(MATERIAL PROVIDED begins)

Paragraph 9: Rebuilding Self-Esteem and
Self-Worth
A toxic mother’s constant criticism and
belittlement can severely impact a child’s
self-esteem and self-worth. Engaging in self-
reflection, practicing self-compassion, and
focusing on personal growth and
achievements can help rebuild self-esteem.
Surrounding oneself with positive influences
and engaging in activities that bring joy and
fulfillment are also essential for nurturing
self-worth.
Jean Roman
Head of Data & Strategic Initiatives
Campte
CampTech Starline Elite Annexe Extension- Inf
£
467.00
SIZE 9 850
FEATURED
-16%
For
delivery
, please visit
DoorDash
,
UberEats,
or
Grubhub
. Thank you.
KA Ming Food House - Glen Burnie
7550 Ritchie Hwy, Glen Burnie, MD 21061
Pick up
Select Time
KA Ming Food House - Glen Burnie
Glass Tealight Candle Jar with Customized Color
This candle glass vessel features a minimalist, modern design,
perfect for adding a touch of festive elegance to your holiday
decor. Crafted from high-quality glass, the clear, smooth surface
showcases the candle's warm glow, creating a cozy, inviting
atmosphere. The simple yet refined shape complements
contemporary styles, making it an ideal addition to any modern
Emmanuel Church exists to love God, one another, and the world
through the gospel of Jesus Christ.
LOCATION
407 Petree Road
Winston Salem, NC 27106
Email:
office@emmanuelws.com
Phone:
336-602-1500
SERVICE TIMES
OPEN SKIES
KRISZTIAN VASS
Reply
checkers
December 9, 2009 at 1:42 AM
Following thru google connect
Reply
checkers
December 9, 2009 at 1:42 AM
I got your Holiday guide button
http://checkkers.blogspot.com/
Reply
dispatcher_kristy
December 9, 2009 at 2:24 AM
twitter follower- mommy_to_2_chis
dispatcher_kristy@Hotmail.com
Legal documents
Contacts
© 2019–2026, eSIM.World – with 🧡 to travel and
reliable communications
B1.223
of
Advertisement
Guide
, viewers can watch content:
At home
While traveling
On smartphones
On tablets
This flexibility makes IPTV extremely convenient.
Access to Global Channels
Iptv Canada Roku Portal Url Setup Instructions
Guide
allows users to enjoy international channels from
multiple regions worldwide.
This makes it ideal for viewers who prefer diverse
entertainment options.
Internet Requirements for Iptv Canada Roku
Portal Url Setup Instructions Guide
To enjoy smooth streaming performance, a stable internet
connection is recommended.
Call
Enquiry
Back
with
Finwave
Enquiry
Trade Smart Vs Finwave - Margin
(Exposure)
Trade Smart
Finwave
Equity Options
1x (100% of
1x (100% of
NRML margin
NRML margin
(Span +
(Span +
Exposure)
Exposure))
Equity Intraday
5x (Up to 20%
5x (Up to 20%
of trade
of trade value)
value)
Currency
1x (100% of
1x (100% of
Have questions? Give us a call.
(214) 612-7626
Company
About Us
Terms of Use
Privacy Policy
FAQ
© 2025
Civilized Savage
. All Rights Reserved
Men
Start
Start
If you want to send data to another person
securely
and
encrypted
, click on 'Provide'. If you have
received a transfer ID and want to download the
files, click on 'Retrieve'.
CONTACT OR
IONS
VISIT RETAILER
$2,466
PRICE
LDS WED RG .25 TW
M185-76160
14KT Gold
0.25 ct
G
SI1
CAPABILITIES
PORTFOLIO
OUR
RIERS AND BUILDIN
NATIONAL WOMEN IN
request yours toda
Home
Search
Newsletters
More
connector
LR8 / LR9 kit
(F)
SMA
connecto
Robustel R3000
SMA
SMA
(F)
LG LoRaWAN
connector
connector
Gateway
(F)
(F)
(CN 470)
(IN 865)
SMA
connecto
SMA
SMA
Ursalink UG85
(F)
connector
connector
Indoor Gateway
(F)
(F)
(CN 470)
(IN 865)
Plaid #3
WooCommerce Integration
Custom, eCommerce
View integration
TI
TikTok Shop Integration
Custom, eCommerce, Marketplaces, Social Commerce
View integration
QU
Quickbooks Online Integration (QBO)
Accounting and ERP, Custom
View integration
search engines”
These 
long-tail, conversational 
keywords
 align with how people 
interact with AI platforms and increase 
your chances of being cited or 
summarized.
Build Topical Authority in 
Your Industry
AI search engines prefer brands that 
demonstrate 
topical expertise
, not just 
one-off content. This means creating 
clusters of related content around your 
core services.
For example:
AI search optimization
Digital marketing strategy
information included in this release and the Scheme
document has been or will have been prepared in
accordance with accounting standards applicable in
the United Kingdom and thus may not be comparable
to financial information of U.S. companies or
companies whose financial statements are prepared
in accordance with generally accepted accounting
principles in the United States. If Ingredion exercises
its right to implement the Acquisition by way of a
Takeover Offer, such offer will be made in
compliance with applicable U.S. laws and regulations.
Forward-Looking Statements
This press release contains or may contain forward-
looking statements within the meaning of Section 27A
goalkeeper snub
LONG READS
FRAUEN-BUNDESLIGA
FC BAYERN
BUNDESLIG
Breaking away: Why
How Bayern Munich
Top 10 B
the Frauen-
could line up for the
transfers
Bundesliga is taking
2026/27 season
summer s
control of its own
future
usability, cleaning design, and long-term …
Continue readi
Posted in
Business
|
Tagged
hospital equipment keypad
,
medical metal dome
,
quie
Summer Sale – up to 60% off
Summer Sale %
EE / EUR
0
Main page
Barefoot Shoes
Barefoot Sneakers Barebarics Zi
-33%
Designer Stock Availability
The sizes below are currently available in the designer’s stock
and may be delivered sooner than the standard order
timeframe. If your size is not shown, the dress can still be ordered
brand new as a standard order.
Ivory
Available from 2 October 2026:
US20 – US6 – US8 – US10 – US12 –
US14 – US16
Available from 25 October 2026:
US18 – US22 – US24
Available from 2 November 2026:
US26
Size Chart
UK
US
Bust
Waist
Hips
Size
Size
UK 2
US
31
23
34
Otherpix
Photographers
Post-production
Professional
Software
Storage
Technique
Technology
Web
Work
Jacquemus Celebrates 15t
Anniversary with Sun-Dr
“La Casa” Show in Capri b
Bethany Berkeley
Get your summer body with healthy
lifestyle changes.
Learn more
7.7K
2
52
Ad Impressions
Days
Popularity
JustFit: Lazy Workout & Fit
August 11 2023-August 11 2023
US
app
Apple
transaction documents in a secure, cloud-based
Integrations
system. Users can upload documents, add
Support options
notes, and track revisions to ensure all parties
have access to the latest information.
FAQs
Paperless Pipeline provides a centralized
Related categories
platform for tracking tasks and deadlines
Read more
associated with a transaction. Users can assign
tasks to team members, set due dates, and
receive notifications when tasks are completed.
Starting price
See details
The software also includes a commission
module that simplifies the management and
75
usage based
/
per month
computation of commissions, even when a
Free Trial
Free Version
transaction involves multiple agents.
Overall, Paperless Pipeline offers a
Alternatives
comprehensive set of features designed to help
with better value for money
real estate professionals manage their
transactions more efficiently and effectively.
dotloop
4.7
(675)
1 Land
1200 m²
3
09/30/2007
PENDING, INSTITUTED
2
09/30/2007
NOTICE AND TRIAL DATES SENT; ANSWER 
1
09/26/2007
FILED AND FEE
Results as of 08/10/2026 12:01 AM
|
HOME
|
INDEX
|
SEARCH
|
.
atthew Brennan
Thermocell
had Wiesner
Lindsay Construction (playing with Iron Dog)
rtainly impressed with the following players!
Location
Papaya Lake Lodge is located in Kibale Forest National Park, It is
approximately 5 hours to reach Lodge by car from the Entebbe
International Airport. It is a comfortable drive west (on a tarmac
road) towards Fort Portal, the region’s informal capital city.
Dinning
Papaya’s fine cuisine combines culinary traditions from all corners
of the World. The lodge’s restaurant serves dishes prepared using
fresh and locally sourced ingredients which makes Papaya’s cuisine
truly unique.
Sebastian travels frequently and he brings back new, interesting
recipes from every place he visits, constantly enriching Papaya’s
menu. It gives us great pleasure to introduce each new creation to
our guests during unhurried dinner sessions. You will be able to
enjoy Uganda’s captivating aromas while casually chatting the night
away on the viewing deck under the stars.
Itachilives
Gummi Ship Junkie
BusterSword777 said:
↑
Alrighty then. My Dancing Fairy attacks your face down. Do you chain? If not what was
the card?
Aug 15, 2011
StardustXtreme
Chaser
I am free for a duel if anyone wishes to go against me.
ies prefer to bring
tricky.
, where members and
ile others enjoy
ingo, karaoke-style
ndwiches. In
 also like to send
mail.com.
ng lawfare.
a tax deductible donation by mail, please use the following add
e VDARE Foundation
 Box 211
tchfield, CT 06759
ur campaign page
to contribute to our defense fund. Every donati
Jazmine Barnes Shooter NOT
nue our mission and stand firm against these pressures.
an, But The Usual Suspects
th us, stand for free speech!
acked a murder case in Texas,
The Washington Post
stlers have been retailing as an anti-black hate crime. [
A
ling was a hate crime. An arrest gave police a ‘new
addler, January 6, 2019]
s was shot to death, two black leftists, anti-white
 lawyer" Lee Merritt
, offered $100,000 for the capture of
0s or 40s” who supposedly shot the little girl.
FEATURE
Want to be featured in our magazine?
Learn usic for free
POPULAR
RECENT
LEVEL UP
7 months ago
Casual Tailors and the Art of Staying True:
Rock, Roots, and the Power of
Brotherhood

(MATERIAL PROVIDED ends)

[PROBLEM STATEMENT]
Copy the stretch of the records above that runs from the line with "Itachilives" through the line with "ndwiches. In". Both end lines belong in the copy, and nothing else does.

[COMPLETED EXERCISE]
Itachilives
Gummi Ship Junkie
BusterSword777 said:
↑
Alrighty then. My Dancing Fairy attacks your face down. Do you chain? If not what was
the card?
Aug 15, 2011
StardustXtreme
Chaser
I am free for a duel if anyone wishes to go against me.
ies prefer to bring
tricky.
, where members and
ile others enjoy
ingo, karaoke-style
ndwiches. In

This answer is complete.